#### What to work on:
Repeat everything in the listing exactly, except for the images.

::: Information shown :::

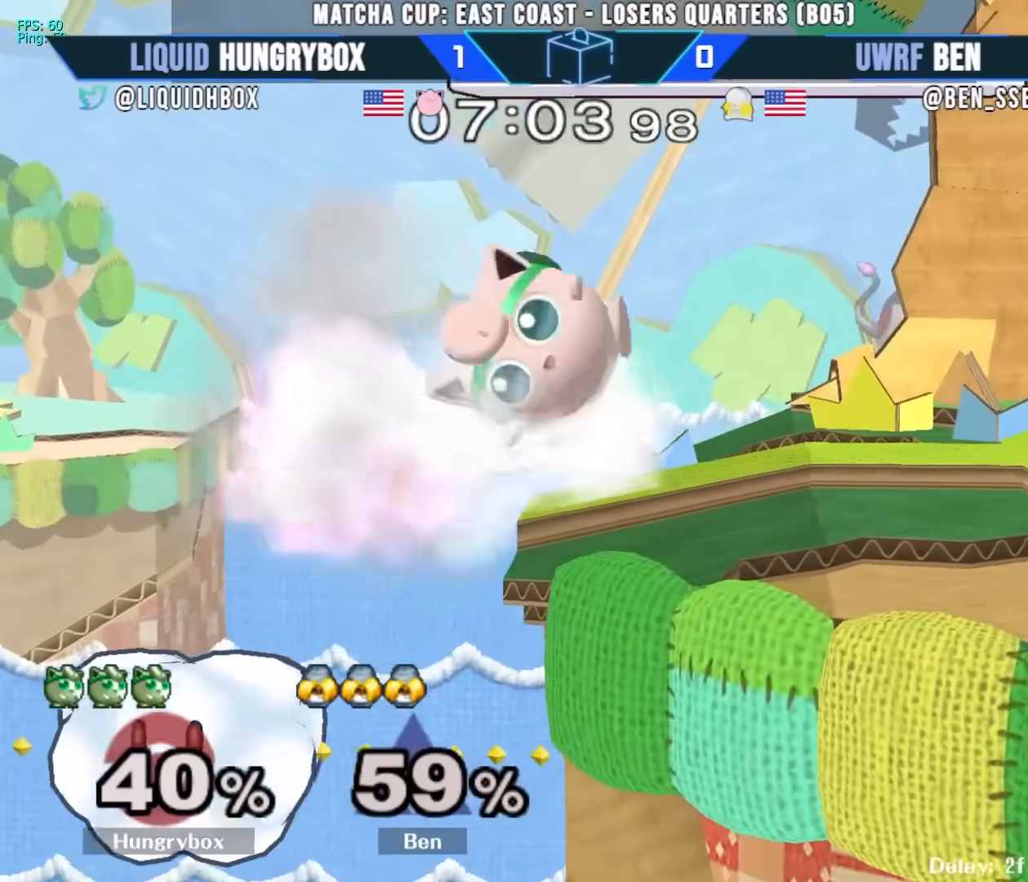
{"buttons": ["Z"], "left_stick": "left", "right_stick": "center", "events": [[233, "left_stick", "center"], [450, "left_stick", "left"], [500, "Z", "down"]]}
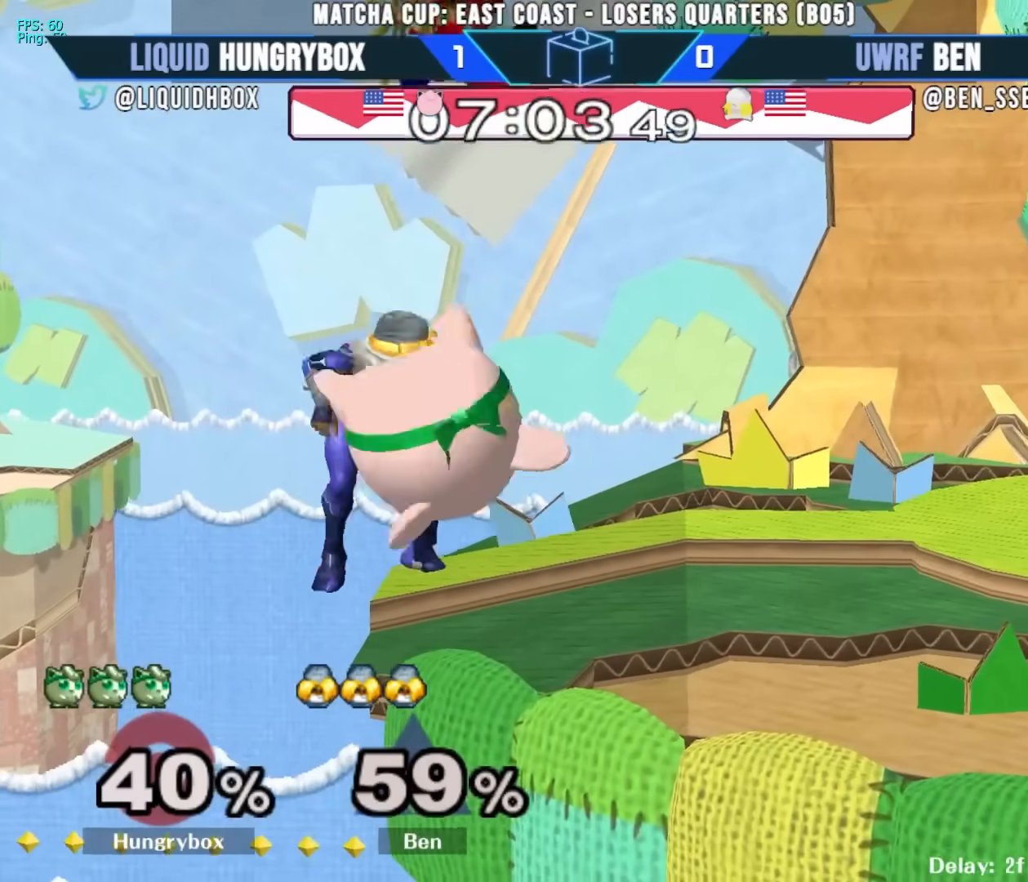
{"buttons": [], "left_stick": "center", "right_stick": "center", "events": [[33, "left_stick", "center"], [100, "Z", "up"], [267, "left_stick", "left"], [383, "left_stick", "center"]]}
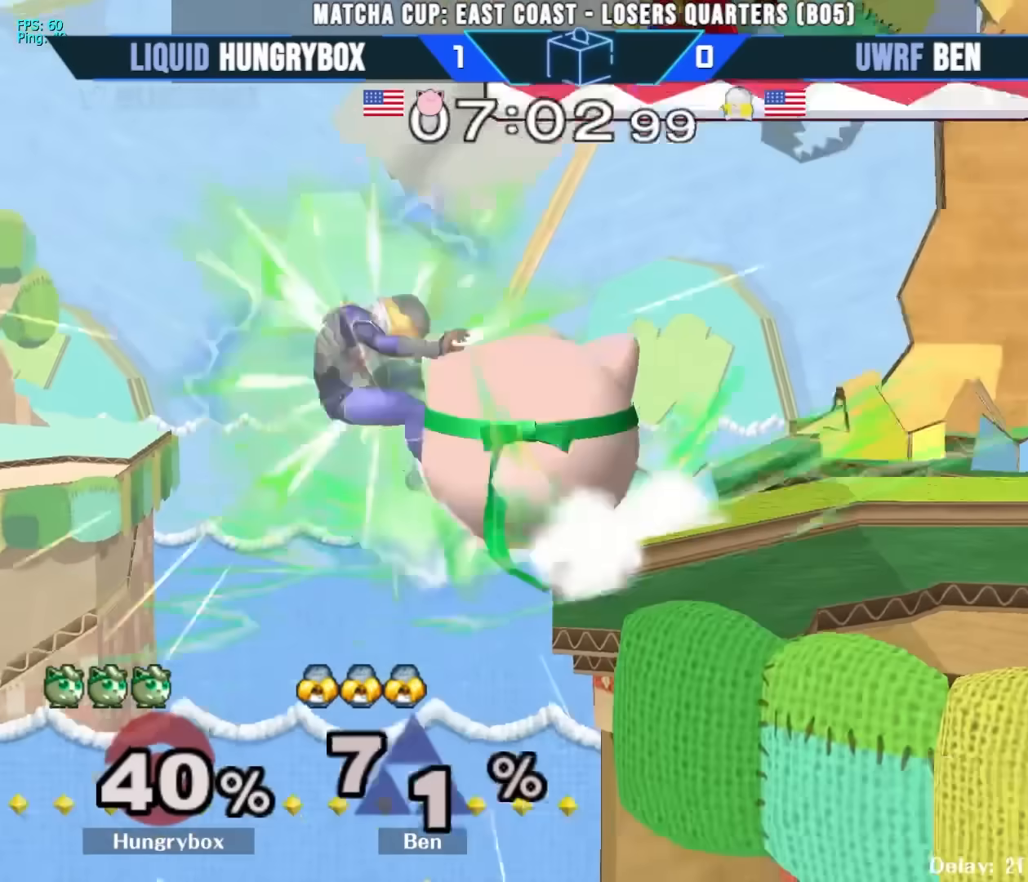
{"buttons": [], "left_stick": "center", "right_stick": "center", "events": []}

:::

#### Response box:
{"buttons": ["Z"], "left_stick": "left", "right_stick": "center", "events": [[233, "left_stick", "center"], [450, "left_stick", "left"], [500, "Z", "down"]]}
{"buttons": [], "left_stick": "center", "right_stick": "center", "events": [[33, "left_stick", "center"], [100, "Z", "up"], [267, "left_stick", "left"], [383, "left_stick", "center"]]}
{"buttons": [], "left_stick": "center", "right_stick": "center", "events": []}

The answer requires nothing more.